* **ASSIGNMENT**
Your answer must be the full set of records, copied exactly, with no pictures in it.

* **DATA FOR THE TASK**
■ ■ ■

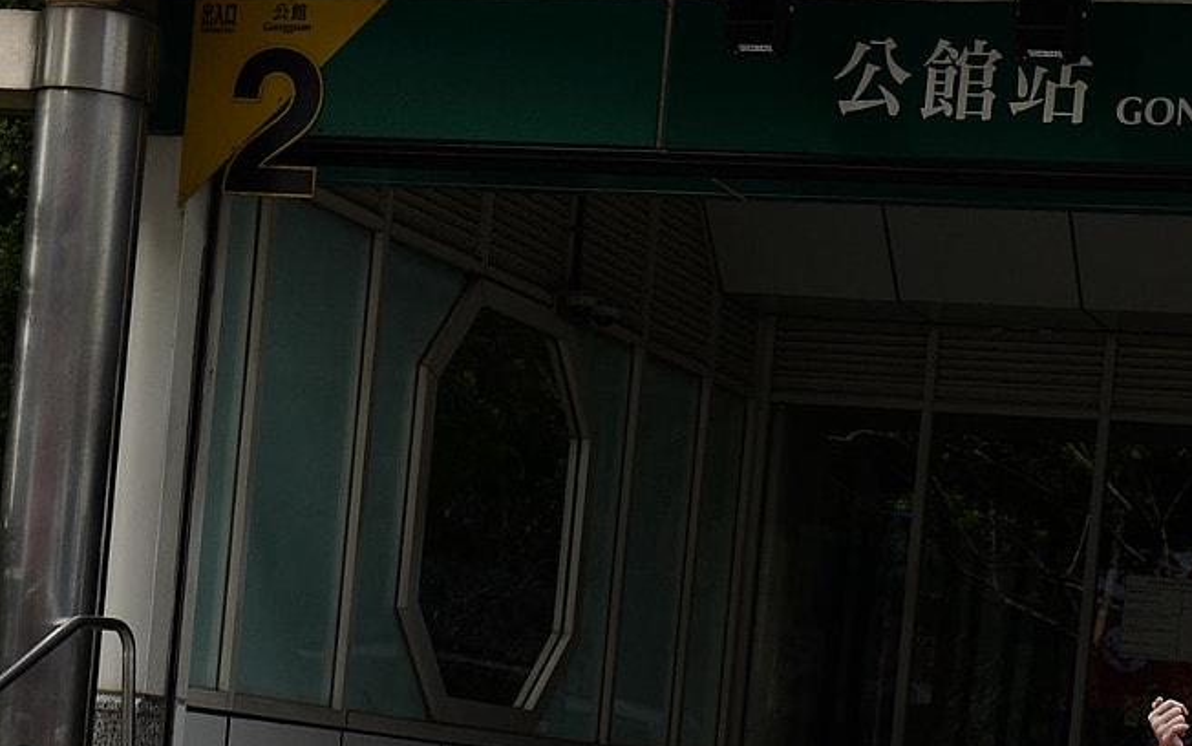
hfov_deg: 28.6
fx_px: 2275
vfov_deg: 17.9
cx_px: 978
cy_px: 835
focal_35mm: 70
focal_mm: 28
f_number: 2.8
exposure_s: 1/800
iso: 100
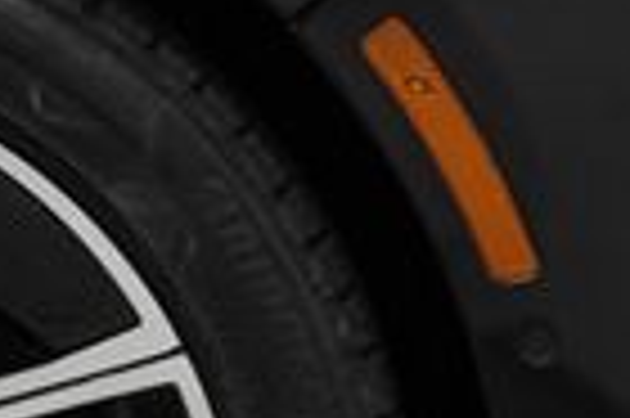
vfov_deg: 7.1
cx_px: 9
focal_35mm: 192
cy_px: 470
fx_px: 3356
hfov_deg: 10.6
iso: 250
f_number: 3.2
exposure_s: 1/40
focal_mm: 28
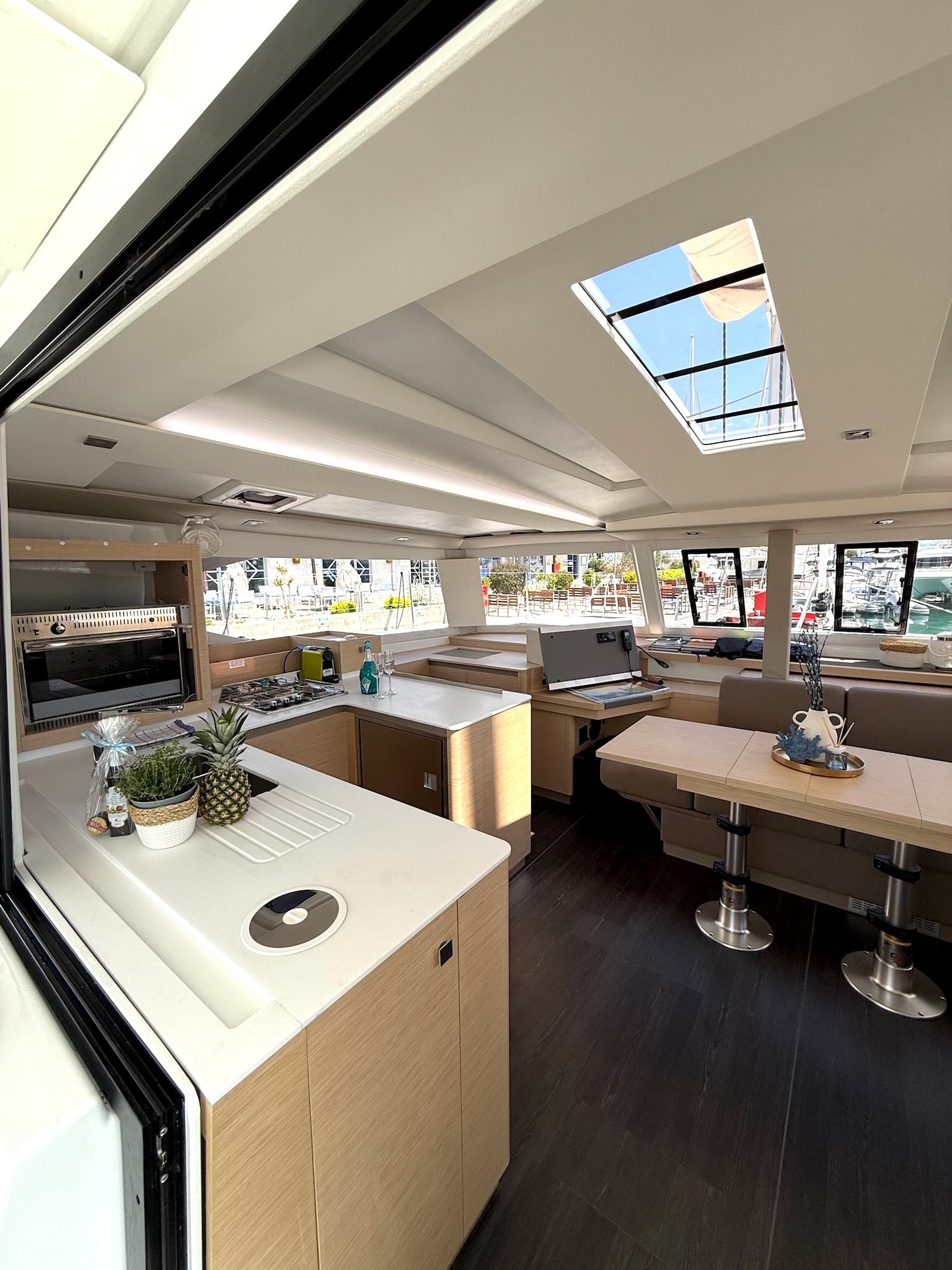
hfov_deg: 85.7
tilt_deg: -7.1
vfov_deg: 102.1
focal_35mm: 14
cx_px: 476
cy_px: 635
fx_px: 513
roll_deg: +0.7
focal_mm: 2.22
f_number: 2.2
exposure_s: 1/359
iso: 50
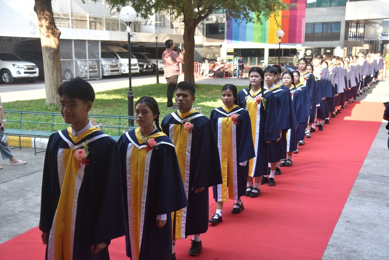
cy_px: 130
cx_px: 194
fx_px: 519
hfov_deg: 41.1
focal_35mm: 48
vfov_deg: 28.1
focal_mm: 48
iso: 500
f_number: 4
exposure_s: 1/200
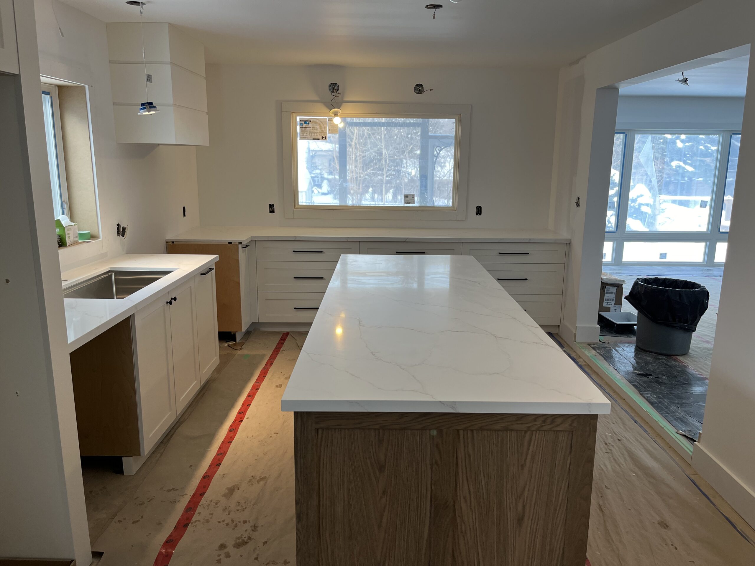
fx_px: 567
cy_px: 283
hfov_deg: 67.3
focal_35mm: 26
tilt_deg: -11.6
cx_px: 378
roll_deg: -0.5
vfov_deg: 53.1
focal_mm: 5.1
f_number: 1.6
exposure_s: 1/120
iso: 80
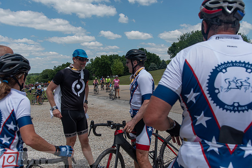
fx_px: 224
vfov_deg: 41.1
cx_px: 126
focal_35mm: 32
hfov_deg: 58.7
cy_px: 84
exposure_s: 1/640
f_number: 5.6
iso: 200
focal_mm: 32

■ ■ ■

* **RESPONSE**
hfov_deg: 28.6
fx_px: 2275
vfov_deg: 17.9
cx_px: 978
cy_px: 835
focal_35mm: 70
focal_mm: 28
f_number: 2.8
exposure_s: 1/800
iso: 100
vfov_deg: 7.1
cx_px: 9
focal_35mm: 192
cy_px: 470
fx_px: 3356
hfov_deg: 10.6
iso: 250
f_number: 3.2
exposure_s: 1/40
focal_mm: 28
hfov_deg: 85.7
tilt_deg: -7.1
vfov_deg: 102.1
focal_35mm: 14
cx_px: 476
cy_px: 635
fx_px: 513
roll_deg: +0.7
focal_mm: 2.22
f_number: 2.2
exposure_s: 1/359
iso: 50
cy_px: 130
cx_px: 194
fx_px: 519
hfov_deg: 41.1
focal_35mm: 48
vfov_deg: 28.1
focal_mm: 48
iso: 500
f_number: 4
exposure_s: 1/200
fx_px: 567
cy_px: 283
hfov_deg: 67.3
focal_35mm: 26
tilt_deg: -11.6
cx_px: 378
roll_deg: -0.5
vfov_deg: 53.1
focal_mm: 5.1
f_number: 1.6
exposure_s: 1/120
iso: 80
fx_px: 224
vfov_deg: 41.1
cx_px: 126
focal_35mm: 32
hfov_deg: 58.7
cy_px: 84
exposure_s: 1/640
f_number: 5.6
iso: 200
focal_mm: 32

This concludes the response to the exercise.